• **TASKS TO PERFORM**:
- 1) Answer these questions about the GM survey thread, each in a few words:
(a) How were Camcruse's registration and title wrongly listed?
(b) How long had it been since TwelveCruze's previous domestic car purchase?
(c) What did Dale_K tell the manager when handing over a survey?
- 2) Reproduce word for word the part of the GM survey thread starting at "Wow Camcruse, sorry" and ending at "and take off.".
- 3) Extend the forum thread on the GM customer satisfaction survey, picking up right after its last sentence.

• **EXTRACT PROVIDED**:
»»

# GM Customer Satisfaction Survey



## Camcruse (Oct 4, 2011)

I ripped the dealership and especially the salesman apart. I clearly said that that was the worst car buying experience that I ever had and I've been buying cars for 40 years. Funny that I got an email from the salesman that he's now at another dealership selling cars and If I ever needed to buy one to contact him....not on my life. They even screwed up my car registration and title by having it listed as a wagon and not a 4d sedan. I hope I never have to go back there, even for the free oil changes. I'll pay for them out of my own pocket. They even blackmail you to buy an extended warranty (which I did not). Otherwise they won't give you a loaner car. Now that I have my title in hand I'm going to be sending the owner of the dealership a letter telling him of my experience.

I did receive a letter from GM to contact them regarding my experience and I will be on contact with them.


----------



## TwelveCruze (Nov 24, 2011)

Camcruse said:


> I ripped the dealership and especially the salesman apart. I clearly said that that was the worst car buying experience that I ever had and I've been buying cars for 40 years. Funny that I got an email from the salesman that he's now at another dealership selling cars and If I ever needed to buy one to contact him....not on my life. They even screwed up my car registration and title by having it listed as a wagon and not a 4d sedan. I hope I never have to go back there, even for the free oil changes. I'll pay for them out of my own pocket. They even blackmail you to buy an extended warranty (which I did not). Otherwise they won't give you a loaner car. Now that I have my title in hand I'm going to be sending the owner of the dealership a letter telling him of my experience.
> 
> I did receive a letter from GM to contact them regarding my experience and I will be on contact with them.


Wow Camcruse, sorry your experience was so bad. When a person gets a new car they should have a good experience with it. I was (and continue to be) impressed with my experience. This was my first domestic car purchase in 30 years and to be honest with you, I was impressed with how far they have come. I filled out my GM Satisfaction Survey truthfully, there were some things that were supposed to happen that didn't. For example, I had no interest of getting a tour of their service department at that time. After waiting for my car to come in exactly how I wanted it, I was anxious to get in and take off. 

I have had two contacts from the dealer since then, one from the salesmen and one from the general managers office asking if I was satisfied. I got a call just last week from General Motors not too long ago asking me to answer a survey. I feel pretty optimistic that I will have a good relationship with this dealership.

TC


----------



## Dale_K (Jul 16, 2011)

I've always tried to use the factory surveys like a kind of bribe with the dealer. I want the dealer to feel like I'm a good customer. Maybe it will do me some good in the future. So I used to take the surveys to the dealer (not only GM) and give them personally to the manager and tell them they have my permission to fill it out any way they want.

««

• **DATA RECORDS**:
»»

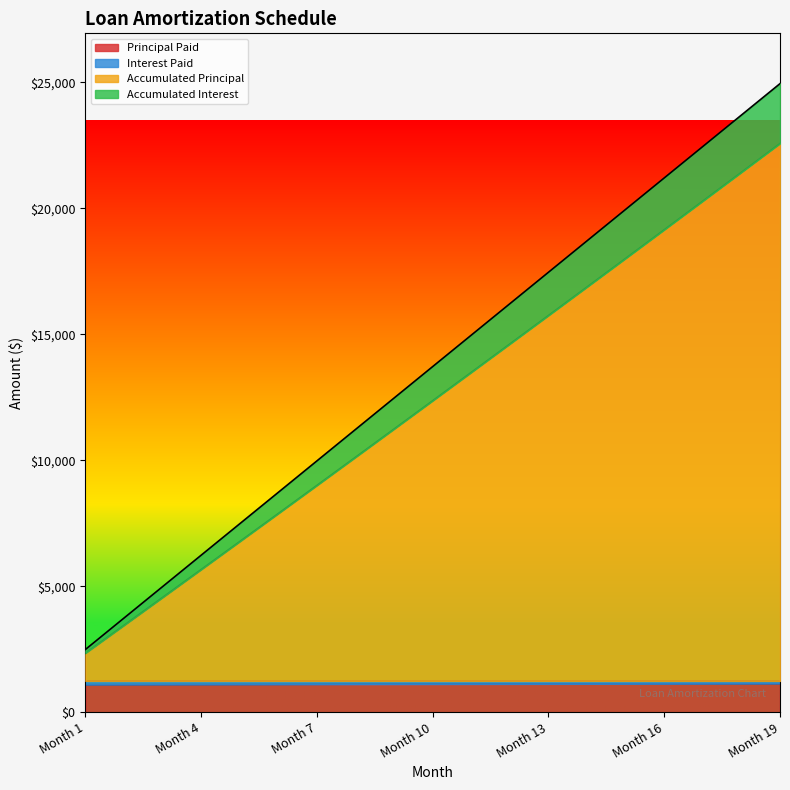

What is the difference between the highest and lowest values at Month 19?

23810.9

««
»»

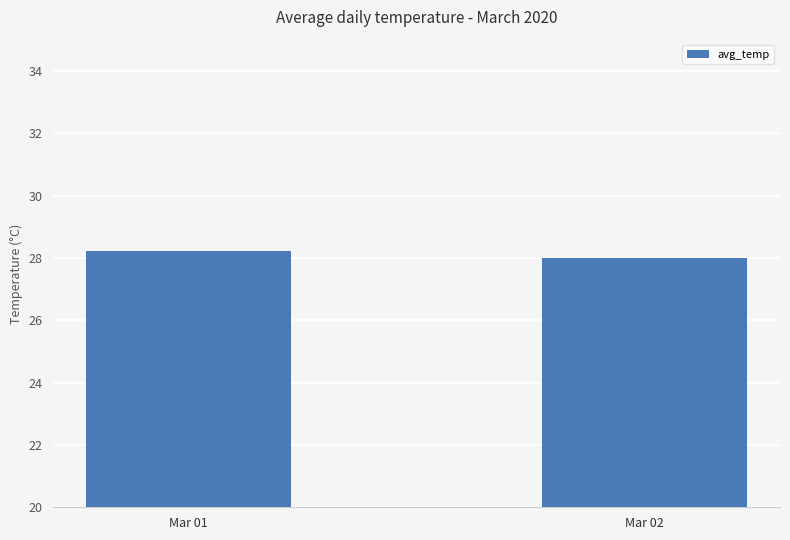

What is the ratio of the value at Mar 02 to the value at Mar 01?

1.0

««

• **OUTPUTS IN ORDER**:
- 1)
(a) As a wagon instead of a 4d sedan.
(b) 30 years.
(c) That they had permission to fill it out any way they wanted.

- 2)
Wow Camcruse, sorry your experience was so bad. When a person gets a new car they should have a good experience with it. I was (and continue to be) impressed with my experience. This was my first domestic car purchase in 30 years and to be honest with you, I was impressed with how far they have come. I filled out my GM Satisfaction Survey truthfully, there were some things that were supposed to happen that didn't. For example, I had no interest of getting a tour of their service department at that time. After waiting for my car to come in exactly how I wanted it, I was anxious to get in and take off.

- 3)
I tried to do that with the Cruze too, but instead of a printed form the letter only gave me a password/link to an online site to fill out the form. So I took that letter to the dealership since I couldn't give them the survey itself and the sales manager said he was grateful but he really couldn't use it because GM would be able to tell who filled it out through the IP address. Or at least they would be able to see that it was the dealership's IP address being used to fill out the form.

Actually it is the service department surveys I care about the most. I follow the same general pattern but I really want to get on the good side of the service department staff. Even more so than the sales guys. The same dealership used to run a contest where they gave you a chance at a prize if you brought them the printed warranty repair survey. I won $100 once doing it.


----------



## 70AARCUDA (Nov 14, 2010)

newcruzer17 said:


> I am just curious, wish I knew how to insert a poll here.....
> 
> How many of you filled out the GM Customer Satisfaction Survey with something less than "Completely Satisfied"?
> And if you weren't satisfied, how many of you have heard from the dealer how you "cost them their GM bonus"?
> ...


...list exactly what questions you'd like the poll to have and I'll create it for you.


----------



## nobog (Oct 25, 2011)

I told 'em up front, the sooner I get out off here the better the dealer survey will look. That means no add-ons, no extended warrenty, no seal coating, just let me sign the paperwork and give me the keys - I will figure out how everything works. 

That speeds the process up considerably.

Jim


----------



## Arcrider (Jan 23, 2012)

Love my Cruze 2LT but the buying experience was awful. The salesman was a crook, and not a smart one either. Offered me $5500 for my trade in when their own website gave me an appraisal of 7500! When I had him look it up, he said "well, we have to try"! I said, "try what exactly'? I was too far into it to get up and leave, but I should have done that. It was a dealership near Cleveland Ohio. Anywho, I ripped them as well. I have not heard a thing. The finance guy was great though.


----------



## fastdriver (Jan 7, 2011)

You WOULD think that in this day and age, the salesmen would KNOW that today's customers are way more savvy than years ago. We know about the car, prices, options etc. BEFORE we get to the dealership. Yet, they still have to be sleazy. As far as the customer surveys are concerned, I would THINK that the dealer OWNER would make SURE that his salesmen and service advisors were on the up and up in the FIRST place instead of finding out AFTER the fact that was the reason for the poor or not satisfactory on the survey was a result of HIS people not doing what they should! BTW- ANYTHING less than the BEST ratings is considered a FAILURE according to GM!


----------



## H3LLON3ARTH (Dec 16, 2011)

I said no to the survey my salesman was a crackpot I dont belive they should get extra money he tol me if I wasnt goin to fill it out completely sastisfactory to contact him but never received an email to take the survey

Sent from my R800x using AutoGuide.com App


----------



## NYCruze2012 (Jan 16, 2012)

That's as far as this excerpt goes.